:: TUGAS 1 ::
Menurut kutipan teks tentang majalah Playboy, berapa harga lisensi majalah itu yang dibeli Grup Properti Procon Indah?
:: TUGAS 2 ::
Dalam kutipan teks tentang majalah Playboy, sebutkan semua tokoh dan lembaga yang disebut namanya sebagai pihak yang menolak penerbitan majalah tersebut.
:: TUGAS 3 ::
Tampilkan bagian kutipan teks tentang majalah Playboy di antara kata-kata "Setelah sekian lama" dan "yang satu ini.", termasuk kedua batas itu.

Di tengah keterpurukan masyarakat menanggung hidup, Grup Properti Procon Indah membeli lisensi majalah Playboy dari Amerika seharga 1 miliar rupiah. Dan rencananya awal Maret nanti majalah itu akan meluncur di masyarakat. Tak tanggung-tanggung, untuk terbitan perdana, rencananya majalah ini akan terdiri dari kurang lebih 200 halaman. Penerbitan majalah dengan segmen pasar kaum adam ini tengah menuai protes dari masyarakat. Tercatat Ketua PP Muhammadiyah Din Syamsuddin, Forum Ulama Umat Indonesia (FUUI), Fraksi PDI Perjuangan, Ketua PB Nahdatul Ulama (NU) KH Masdar Farid Masudi, Wakil Sekjen DPP Partai Keadilan Sejahtera (PKS) Fahri Hamzah, Sekretaris Umum Forum Komunikasi Kristiani Jakarta (FKKJ) Theophilus Bela, Front Pembela Islam (FPI) serta Majelis Ulama Indonesia (MUI), dan masih banyak LSM lain yang secara tegas menyuarakan penolakan terhadap penerbitan majalah ini.
Setelah sekian lama pornografi yang sampai saat ini pemerintah sendiri bingung memikirkan arti dan batasannya melang-lang buana di Indonesia, DPR kini sibuk meracik RUU anti pornografi. Dari beberapa kejadian yang bersinggungan dengan pornografi, seakan polemik diterbitkannya majalah Playboy adalah stimulant yang ampuh bagi pemerintah untuksegera menggarap UU anti pornografi. Entah nantinya akan segera selesai atau tidak, tapi yang jelas dari berbagai media sudah tersiar bahwa DPR saat ini semakin giat menggarap RUU anti pornografi. Kok ya baru sekarang pak buatnya? Kok ndak dari dulu? lha wong sudah tahu porno itu membahayakan. Bisa jadi pembengkakan jumlah penduduk Indonesia adalah dari faktor yang satu ini.

:: CUPLIKAN DATA ::

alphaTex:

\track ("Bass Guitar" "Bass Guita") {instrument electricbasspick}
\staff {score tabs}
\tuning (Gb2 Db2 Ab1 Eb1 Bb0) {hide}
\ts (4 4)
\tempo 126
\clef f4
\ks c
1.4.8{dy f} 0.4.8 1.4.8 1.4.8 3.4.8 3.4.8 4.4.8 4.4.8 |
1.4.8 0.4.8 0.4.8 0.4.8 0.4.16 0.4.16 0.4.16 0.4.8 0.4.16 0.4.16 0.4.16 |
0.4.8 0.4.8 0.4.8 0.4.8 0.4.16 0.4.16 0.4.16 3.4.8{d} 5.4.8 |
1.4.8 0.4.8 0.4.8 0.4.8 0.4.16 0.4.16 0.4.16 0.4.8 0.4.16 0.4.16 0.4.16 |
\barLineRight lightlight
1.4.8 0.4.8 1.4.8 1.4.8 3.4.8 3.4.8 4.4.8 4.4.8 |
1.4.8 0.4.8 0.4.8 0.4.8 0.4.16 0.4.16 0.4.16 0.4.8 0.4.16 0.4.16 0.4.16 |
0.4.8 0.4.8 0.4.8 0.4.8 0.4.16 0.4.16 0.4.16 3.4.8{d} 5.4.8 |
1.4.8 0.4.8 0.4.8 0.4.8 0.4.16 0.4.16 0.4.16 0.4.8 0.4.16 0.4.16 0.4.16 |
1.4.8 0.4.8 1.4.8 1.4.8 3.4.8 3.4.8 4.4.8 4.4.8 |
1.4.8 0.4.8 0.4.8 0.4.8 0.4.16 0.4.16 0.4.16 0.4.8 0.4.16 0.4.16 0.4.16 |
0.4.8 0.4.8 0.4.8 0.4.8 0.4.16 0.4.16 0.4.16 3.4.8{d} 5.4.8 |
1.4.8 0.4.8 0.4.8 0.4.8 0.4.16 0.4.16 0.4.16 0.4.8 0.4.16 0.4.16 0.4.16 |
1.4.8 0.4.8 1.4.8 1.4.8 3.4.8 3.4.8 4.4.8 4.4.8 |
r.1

:: JAWABAN 1 ::
1 miliar rupiah.

:: JAWABAN 2 ::
- Ketua PP Muhammadiyah Din Syamsuddin
- Forum Ulama Umat Indonesia (FUUI)
- Fraksi PDI Perjuangan
- Ketua PB Nahdatul Ulama (NU) KH Masdar Farid Masudi
- Wakil Sekjen DPP Partai Keadilan Sejahtera (PKS) Fahri Hamzah
- Sekretaris Umum Forum Komunikasi Kristiani Jakarta (FKKJ) Theophilus Bela
- Front Pembela Islam (FPI)
- Majelis Ulama Indonesia (MUI)

:: JAWABAN 3 ::
Setelah sekian lama pornografi yang sampai saat ini pemerintah sendiri bingung memikirkan arti dan batasannya melang-lang buana di Indonesia, DPR kini sibuk meracik RUU anti pornografi. Dari beberapa kejadian yang bersinggungan dengan pornografi, seakan polemik diterbitkannya majalah Playboy adalah stimulant yang ampuh bagi pemerintah untuksegera menggarap UU anti pornografi. Entah nantinya akan segera selesai atau tidak, tapi yang jelas dari berbagai media sudah tersiar bahwa DPR saat ini semakin giat menggarap RUU anti pornografi. Kok ya baru sekarang pak buatnya? Kok ndak dari dulu? lha wong sudah tahu porno itu membahayakan. Bisa jadi pembengkakan jumlah penduduk Indonesia adalah dari faktor yang satu ini.